Kids are not the only ones getting into trouble with pot treats. Colorado has also seen two high-profile incidents of adults reacting badly to edible pot, resulting in two fatalities. The first involved a young man who jumped to his death after eating pot cookies. In the second case, a man ate pot cookies, hallucinated and shot his wife. These incidents raise questions about the doses of pot in treats and whether they are clearly labeled and understood by legal users.

Banning or Restricting Pot Edibles

These accidents with edible pot have led lawmakers in Colorado to put together a working group to form recommendations. The state health department recommended banning most edibles and restricting them to hard candies and tinctures that can be added to foods. The problem with such a restriction is it may be illegal based on the law that made recreational pot products allowable.
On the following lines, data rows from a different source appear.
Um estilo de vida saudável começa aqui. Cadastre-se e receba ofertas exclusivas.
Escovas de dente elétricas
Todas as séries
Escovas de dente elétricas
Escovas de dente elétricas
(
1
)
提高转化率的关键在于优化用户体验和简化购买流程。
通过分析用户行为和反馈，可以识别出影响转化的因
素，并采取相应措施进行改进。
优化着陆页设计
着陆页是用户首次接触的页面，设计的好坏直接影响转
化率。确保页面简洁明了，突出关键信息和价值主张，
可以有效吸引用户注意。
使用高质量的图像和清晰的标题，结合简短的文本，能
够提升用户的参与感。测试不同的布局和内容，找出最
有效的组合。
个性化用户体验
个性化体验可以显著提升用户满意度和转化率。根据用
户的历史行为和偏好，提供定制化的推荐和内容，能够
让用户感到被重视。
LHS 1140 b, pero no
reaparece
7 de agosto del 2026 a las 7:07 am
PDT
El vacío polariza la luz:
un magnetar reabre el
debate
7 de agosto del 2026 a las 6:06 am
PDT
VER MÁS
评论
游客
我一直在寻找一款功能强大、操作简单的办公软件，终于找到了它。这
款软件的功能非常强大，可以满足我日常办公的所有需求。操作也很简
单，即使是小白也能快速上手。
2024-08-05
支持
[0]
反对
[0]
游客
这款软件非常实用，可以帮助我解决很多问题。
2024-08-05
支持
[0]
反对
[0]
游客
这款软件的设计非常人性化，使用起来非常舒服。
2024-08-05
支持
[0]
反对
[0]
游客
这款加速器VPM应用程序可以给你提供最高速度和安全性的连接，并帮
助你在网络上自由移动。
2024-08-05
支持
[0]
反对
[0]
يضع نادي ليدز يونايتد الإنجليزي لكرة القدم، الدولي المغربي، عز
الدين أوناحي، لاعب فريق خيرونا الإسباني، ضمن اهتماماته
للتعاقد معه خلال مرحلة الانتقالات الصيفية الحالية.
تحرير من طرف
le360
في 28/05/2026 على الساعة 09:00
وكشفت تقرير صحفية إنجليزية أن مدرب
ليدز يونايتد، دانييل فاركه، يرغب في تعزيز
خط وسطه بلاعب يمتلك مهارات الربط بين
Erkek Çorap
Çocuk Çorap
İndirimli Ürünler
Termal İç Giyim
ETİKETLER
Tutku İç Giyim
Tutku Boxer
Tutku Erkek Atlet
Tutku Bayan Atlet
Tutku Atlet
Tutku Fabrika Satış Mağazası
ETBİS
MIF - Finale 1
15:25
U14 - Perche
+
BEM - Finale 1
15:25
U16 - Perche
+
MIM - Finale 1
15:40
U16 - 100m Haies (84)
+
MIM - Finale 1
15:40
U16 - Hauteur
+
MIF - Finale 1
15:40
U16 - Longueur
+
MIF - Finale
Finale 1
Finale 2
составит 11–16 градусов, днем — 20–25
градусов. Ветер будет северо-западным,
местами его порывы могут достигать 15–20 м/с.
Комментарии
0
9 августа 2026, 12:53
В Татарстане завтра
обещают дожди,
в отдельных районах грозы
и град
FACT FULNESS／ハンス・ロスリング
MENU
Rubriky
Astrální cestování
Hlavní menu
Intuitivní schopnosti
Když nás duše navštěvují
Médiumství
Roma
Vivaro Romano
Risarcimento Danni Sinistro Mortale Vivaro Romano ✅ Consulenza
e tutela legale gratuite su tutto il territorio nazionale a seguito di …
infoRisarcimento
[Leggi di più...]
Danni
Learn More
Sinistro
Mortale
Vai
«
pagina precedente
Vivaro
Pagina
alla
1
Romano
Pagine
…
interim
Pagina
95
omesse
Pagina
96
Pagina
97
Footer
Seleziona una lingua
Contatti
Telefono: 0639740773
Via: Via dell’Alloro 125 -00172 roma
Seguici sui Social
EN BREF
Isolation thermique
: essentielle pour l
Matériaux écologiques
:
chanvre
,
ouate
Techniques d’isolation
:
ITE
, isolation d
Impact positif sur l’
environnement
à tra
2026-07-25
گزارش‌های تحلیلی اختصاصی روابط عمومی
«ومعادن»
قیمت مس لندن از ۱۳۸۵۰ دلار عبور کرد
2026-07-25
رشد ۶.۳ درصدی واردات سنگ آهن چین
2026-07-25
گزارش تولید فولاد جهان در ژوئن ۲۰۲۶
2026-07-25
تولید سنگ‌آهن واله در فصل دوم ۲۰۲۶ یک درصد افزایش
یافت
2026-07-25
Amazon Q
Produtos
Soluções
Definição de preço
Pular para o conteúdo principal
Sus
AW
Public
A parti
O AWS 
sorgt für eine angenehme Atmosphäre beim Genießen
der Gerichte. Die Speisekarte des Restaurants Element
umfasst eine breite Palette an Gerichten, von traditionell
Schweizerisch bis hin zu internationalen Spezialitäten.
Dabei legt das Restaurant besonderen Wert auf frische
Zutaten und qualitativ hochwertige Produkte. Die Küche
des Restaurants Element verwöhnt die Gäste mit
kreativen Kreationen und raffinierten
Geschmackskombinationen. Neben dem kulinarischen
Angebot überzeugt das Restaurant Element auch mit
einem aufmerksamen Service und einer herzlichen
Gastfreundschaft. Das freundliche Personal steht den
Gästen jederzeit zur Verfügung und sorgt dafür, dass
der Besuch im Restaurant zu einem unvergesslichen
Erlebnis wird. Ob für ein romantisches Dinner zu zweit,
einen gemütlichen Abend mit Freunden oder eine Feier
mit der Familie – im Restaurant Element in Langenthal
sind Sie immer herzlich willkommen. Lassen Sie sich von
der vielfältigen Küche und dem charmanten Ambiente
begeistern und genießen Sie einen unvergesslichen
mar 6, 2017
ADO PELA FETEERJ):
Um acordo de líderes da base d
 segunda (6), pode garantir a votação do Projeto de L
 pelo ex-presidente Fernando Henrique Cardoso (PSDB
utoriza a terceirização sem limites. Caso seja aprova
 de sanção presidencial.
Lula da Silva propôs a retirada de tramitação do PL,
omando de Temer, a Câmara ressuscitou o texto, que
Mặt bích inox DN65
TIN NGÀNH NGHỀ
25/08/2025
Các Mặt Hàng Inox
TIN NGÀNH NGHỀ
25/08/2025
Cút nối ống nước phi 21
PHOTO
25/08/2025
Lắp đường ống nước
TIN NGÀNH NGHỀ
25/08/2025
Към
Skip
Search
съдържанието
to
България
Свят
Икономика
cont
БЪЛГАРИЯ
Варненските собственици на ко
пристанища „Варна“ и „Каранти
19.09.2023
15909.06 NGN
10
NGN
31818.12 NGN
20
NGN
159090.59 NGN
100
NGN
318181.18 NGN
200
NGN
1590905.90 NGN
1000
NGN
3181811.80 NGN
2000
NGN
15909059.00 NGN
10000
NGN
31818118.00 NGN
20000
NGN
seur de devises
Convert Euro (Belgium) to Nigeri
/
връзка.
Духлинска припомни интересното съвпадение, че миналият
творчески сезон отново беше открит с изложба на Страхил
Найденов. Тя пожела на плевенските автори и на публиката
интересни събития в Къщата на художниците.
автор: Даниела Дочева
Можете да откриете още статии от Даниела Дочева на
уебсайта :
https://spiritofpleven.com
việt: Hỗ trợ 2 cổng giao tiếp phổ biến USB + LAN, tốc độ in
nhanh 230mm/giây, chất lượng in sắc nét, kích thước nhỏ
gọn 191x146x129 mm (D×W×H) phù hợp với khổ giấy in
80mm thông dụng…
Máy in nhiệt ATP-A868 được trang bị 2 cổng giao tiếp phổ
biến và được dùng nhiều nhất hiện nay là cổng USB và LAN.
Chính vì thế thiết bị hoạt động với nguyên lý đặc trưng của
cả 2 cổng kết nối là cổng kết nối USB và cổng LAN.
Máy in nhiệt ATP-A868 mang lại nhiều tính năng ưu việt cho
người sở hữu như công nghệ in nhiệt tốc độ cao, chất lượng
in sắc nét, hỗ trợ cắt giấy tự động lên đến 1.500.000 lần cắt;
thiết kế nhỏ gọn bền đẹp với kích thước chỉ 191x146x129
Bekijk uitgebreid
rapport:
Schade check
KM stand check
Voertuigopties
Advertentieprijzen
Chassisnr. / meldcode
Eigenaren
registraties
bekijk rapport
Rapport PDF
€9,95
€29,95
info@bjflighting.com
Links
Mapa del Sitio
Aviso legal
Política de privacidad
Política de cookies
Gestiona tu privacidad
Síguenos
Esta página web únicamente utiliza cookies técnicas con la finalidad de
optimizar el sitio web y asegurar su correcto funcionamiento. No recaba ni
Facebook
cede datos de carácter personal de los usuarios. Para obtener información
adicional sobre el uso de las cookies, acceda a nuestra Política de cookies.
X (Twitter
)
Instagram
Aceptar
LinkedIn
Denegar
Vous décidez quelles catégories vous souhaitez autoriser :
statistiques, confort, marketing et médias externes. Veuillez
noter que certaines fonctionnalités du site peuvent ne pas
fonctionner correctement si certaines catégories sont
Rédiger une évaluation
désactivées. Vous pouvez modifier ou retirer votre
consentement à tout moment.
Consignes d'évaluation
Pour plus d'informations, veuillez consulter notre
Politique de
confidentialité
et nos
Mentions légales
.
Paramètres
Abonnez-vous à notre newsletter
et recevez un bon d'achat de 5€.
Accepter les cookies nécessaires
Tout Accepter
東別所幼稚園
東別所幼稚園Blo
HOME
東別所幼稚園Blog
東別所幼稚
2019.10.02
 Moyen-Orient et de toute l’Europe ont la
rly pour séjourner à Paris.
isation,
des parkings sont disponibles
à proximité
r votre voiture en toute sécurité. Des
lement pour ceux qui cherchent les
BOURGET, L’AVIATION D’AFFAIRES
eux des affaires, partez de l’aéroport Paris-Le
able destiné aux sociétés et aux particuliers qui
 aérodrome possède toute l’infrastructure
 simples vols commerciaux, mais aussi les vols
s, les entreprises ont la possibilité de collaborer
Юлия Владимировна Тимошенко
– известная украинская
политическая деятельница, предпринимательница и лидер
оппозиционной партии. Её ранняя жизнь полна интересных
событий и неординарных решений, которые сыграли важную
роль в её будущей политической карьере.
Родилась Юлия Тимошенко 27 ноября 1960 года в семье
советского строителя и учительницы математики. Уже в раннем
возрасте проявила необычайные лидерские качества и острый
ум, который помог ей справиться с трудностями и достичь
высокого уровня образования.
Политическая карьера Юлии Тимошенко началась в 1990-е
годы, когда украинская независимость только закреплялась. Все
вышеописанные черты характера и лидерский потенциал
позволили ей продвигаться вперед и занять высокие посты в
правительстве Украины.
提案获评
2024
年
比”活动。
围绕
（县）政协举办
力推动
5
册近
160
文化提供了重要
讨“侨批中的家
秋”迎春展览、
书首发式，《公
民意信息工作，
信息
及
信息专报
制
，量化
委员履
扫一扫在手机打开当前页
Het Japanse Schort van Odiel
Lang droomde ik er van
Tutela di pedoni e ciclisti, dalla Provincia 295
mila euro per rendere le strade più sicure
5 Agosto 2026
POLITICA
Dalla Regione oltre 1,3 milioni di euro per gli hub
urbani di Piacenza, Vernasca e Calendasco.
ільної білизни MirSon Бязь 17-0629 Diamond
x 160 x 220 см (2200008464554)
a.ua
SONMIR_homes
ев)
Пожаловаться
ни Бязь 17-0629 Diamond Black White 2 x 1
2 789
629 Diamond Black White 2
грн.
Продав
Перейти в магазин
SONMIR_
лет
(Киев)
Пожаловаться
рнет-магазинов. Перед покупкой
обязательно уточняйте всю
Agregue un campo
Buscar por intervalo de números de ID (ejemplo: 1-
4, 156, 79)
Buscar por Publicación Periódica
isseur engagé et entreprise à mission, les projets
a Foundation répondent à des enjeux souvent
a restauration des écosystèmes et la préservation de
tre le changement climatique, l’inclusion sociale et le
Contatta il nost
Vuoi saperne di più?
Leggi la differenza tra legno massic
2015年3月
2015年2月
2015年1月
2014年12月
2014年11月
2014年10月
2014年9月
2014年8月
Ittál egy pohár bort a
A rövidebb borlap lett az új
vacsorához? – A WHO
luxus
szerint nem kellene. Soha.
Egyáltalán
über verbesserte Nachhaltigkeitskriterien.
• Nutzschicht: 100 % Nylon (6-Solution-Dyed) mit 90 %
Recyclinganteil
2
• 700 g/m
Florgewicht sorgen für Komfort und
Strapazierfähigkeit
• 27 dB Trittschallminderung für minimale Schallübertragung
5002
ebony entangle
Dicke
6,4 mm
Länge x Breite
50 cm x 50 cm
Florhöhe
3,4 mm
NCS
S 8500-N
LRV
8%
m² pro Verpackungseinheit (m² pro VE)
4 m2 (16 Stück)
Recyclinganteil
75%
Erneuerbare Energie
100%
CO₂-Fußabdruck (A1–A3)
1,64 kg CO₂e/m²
While some advocates would like to see all the treats banned, it may not work legally. Another suggestion is to require that all pot food products be labeled or shaped in a way that makes it clear they contain marijuana or cannabinoids. This would include not just the packaging but also the actual product so that, if unwrapped, the food would still clearly appear to be a pot product.

None of the proposals made by the working group will be finalized anytime soon. They will be officially presented to state lawmakers in February. From there, the legislature can decide if a ban would be legal, if severe restrictions would be legal or if labeling requirements make the most sense. Until then, parents in particular need to be careful and to protect their children from the risks of edible pot.